- _Request_
Scan the listing for the word "Demonstrate", and copy out each line where it is found.

- _Data for processing_
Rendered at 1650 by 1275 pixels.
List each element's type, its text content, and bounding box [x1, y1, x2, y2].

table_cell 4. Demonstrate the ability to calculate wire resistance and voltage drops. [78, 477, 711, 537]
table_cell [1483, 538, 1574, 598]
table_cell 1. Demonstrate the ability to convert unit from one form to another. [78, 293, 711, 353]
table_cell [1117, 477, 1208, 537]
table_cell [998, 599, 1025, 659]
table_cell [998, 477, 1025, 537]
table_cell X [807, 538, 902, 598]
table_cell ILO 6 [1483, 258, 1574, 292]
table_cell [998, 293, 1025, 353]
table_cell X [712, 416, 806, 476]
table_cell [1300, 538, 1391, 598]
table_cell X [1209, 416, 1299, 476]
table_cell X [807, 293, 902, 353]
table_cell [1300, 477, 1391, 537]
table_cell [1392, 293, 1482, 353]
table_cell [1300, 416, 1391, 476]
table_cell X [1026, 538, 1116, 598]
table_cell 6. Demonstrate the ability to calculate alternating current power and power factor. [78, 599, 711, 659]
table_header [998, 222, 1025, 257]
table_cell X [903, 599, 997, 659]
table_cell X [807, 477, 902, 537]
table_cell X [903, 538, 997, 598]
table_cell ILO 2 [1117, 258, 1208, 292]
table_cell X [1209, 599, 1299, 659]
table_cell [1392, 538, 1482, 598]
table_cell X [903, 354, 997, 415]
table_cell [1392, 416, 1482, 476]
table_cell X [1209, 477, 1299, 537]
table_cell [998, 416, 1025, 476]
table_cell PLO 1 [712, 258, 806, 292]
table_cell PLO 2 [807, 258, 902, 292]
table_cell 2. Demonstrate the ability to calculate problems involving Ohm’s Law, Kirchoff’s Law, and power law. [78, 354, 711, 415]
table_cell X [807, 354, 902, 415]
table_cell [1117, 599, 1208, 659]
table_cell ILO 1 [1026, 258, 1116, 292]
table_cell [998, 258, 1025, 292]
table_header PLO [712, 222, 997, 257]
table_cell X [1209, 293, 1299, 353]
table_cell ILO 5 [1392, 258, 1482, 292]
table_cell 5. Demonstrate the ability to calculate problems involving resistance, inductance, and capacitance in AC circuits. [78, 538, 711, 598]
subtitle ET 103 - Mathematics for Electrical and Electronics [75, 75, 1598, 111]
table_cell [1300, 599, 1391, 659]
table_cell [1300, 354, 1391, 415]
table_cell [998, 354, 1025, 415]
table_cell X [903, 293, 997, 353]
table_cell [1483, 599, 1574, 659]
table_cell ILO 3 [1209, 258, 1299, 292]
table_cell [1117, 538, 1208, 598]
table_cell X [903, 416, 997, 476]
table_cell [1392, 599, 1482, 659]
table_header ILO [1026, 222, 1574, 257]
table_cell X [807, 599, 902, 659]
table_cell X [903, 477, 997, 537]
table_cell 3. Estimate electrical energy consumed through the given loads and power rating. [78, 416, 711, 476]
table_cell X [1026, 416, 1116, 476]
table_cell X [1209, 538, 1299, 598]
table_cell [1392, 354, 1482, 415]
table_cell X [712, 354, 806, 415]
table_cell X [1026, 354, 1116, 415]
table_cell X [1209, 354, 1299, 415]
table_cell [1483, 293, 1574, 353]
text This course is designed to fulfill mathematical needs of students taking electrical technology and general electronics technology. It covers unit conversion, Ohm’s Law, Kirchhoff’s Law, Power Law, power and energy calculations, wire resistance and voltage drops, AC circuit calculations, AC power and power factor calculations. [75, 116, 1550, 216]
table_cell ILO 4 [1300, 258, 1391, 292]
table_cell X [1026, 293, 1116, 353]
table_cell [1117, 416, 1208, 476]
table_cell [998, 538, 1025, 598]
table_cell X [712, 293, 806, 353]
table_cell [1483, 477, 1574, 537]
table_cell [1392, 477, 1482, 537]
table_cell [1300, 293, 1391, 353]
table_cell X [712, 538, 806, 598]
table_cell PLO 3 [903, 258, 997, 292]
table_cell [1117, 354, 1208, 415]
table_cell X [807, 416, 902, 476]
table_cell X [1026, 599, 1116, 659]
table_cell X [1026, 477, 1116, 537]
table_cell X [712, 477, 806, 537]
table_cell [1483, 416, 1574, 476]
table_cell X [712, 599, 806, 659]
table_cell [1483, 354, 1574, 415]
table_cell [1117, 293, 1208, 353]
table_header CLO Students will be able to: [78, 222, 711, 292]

- _Response_
table_cell 4. Demonstrate the ability to calculate wire resistance and voltage drops. [78, 477, 711, 537]
table_cell 1. Demonstrate the ability to convert unit from one form to another. [78, 293, 711, 353]
table_cell 6. Demonstrate the ability to calculate alternating current power and power factor. [78, 599, 711, 659]
table_cell 2. Demonstrate the ability to calculate problems involving Ohm’s Law, Kirchoff’s Law, and power law. [78, 354, 711, 415]
table_cell 5. Demonstrate the ability to calculate problems involving resistance, inductance, and capacitance in AC circuits. [78, 538, 711, 598]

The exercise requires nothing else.